ALEV

759 378 87
                                    

''Zaman bende durdu. Büyük bir yük, kaldıramayacağım bir kuvvet, omuzlarıma çöken bir sevginin mabedi olarak kaldı bende.''

IŞIL

O mükemmel ötesi yılbaşı partisinden sonra gece saat 4'de yatağa girmek zorunda kalmıştım. Kafamızı pastanın içine gömmüşlerdi resmen. Evet, gecemiz, en azından Kağan ve benim gecem, o vakte kadar güzel gidiyordu. Tamam, eğlenceliydi ama ben saçımın içine giren pasta süslerini gece ne zorluklarla çıkarttım hiçbirinin haberi yok tabi. Belki Mete'nin üstüne kustuğu kadından sonra benim konuşmaya hakkım yok ama olsun.

Telefonumu alıp saate baktığımda saat 11'e geliyordu. Bu saate kadar yatmama şaşırmıyordum çünkü durum malumdu. Yattığım saat belliydi. Sağ tarafıma dönüp baktığımda Güneş'in olmadığını fark ettim. Muhtemelen kahvaltıya inmişti. Elimdeki telefonu alıp açtığımda gelen mesajı fark ettim. Kağan'dandı.

Gönderen: Kağan

-Işıl, Mete ve Güneş, kahvaltıya indi. Ben onlarla inmek istemedim. Uyanınca bana haber ver birlikte ineriz olur mu?

10: 48

Gönderilen: Kağan

-Olur, hazırlandığımda sana yazarım.

11: 03

Gönderen: Kağan

-Tamam(:

11: 03

Gönderilen: Kağan

-(:

11: 03

Kağan'a gönderdiğim mesaj ile hızlıca yataktan kalktım ve kıyafetlerime doğru ilerledim. Elime beyaz boğazlı kazak ve kahverengi kadife bir pantolon aldım ve yatağın üzerine bıraktım. Hemen sonra banyoya doğru ilerledim ve tüm kişisel bakımımı hallettim.

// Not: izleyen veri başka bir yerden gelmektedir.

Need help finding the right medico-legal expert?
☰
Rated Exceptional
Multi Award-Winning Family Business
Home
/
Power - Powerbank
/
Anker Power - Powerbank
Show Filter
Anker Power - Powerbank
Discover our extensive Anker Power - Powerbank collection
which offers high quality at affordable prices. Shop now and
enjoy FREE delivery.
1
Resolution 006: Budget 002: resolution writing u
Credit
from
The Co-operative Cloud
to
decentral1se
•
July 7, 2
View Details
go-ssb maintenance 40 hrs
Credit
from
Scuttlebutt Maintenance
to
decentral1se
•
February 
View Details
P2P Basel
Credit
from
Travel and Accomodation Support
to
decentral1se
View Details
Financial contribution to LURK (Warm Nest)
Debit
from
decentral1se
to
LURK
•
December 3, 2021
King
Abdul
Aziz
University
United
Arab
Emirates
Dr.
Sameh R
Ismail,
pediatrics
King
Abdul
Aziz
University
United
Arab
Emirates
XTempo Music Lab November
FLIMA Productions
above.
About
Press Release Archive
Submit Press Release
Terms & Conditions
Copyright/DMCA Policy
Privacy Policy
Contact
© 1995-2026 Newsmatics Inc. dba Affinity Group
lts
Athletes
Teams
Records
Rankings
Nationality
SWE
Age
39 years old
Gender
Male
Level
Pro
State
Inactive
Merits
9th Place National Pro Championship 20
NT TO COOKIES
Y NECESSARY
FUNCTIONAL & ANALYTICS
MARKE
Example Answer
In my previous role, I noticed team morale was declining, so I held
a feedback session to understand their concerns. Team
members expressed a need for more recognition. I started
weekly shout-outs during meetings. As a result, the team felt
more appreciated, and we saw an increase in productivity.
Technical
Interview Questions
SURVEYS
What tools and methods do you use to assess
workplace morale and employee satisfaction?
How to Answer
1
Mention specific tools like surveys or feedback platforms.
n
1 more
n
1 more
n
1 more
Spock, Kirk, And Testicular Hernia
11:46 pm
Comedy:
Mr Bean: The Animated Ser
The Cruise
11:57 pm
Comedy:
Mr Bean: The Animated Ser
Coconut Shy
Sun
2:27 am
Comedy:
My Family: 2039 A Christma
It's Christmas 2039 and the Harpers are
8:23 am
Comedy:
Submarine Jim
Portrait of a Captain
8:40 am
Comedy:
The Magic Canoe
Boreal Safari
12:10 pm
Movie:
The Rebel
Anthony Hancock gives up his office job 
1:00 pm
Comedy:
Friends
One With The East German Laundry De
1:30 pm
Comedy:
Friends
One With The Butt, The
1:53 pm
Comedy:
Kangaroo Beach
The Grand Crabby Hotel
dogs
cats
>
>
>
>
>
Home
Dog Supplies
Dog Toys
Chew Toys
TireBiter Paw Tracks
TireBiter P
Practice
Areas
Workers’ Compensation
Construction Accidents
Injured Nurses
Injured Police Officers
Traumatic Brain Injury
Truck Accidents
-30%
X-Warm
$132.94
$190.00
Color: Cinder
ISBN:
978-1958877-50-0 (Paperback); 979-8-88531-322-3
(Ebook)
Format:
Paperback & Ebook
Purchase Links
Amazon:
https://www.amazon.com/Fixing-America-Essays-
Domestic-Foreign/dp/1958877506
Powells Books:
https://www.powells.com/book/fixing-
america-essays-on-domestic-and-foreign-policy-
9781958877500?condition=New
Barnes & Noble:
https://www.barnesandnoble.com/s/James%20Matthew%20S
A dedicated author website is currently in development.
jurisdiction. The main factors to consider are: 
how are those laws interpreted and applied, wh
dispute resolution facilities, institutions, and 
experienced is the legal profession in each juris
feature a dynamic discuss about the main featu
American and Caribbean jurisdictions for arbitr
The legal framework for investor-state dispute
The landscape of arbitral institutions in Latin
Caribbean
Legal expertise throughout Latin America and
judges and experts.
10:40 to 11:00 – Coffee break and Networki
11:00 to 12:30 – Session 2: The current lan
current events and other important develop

Banyodan çıktığımda yatağın üzerine bıraktığım kıyafetleri hızlıca üzerime geçirdikten sonra çantama doğru ilerledim. Çantamı açıp içindeki gözünden, asla yanımdan ayırmadığım ama takmaya da kıyamadığım kar tanesi şeklindeki kolyemi çıkarttım. Benim için çok kıymetliydi. O felaketten elimde kalan son şeydi.

Kolyeyi özenle boynuma taktıktan sonra telefonumu elime alıp Kağan'a mesaj attım.

Gönderilen: Kağan

-Hazırım. Sende hazırsan inelim mi?

11: 24

Kağan, sanki telefon başında beni bekliyormuş gibi anında bana mesaj attı.

Gönderen: Kağan

-Tamam, sen bekle ben geliyorum.

11: 24

Kağan'ın mesajını okuduktan sonra onu beklemeye başladım. Sonra aklıma son bir kez daha kendime bakmak ve kıyafetlerimi kontrol etmek geldiği için banyoya doğru ilerledim. Hafif su lekeleri kalmış olan aynadan kendime baktım. Üzerime göz gezdirdim ve her şeyin birbirini tamamladığını gördüm. Tam o sırada kulaklarımı kapıya vurulma sesi doldurdu. Hızlıca banyodan çıkıp kapıya doğru ilerledim. Kalbim hızlanmıştı yine nedensizce. Hiç düşünmeden kapıyı açtım ve kafamı hafifçe karşımda duran Kağan'a doğru kaldırdım. Evet, ona bakmak için aramızdaki boy farkını kafamı kaldırarak kapatmaya çalışıyordum maalesef.

Kağan ile gözlerimiz birleştiğinde bana koyulaşmış gözleri ile baktı ve ''İnelim mi?'' diye sordu. ''İnelim. Bir dakika bekler misin beni?''

Kağan'a bunu söyledikten hemen sonra vereceği cevabı beklemeden içeriye girdim ve telefonumu aldım. Tekrardan kapıya doğru ilerlediğimde Kağan, anlamaz bir şekilde bana bakıyordu. Telefonumu yukarıya kaldırarak konuştum. ''Telefonumu aldım.'' Bunu söylediğimde yavaşça kafasını salladı. Kapının kolunu odanın dışına çıkarken kendime doğru çektim ve kapanmasını sağladım.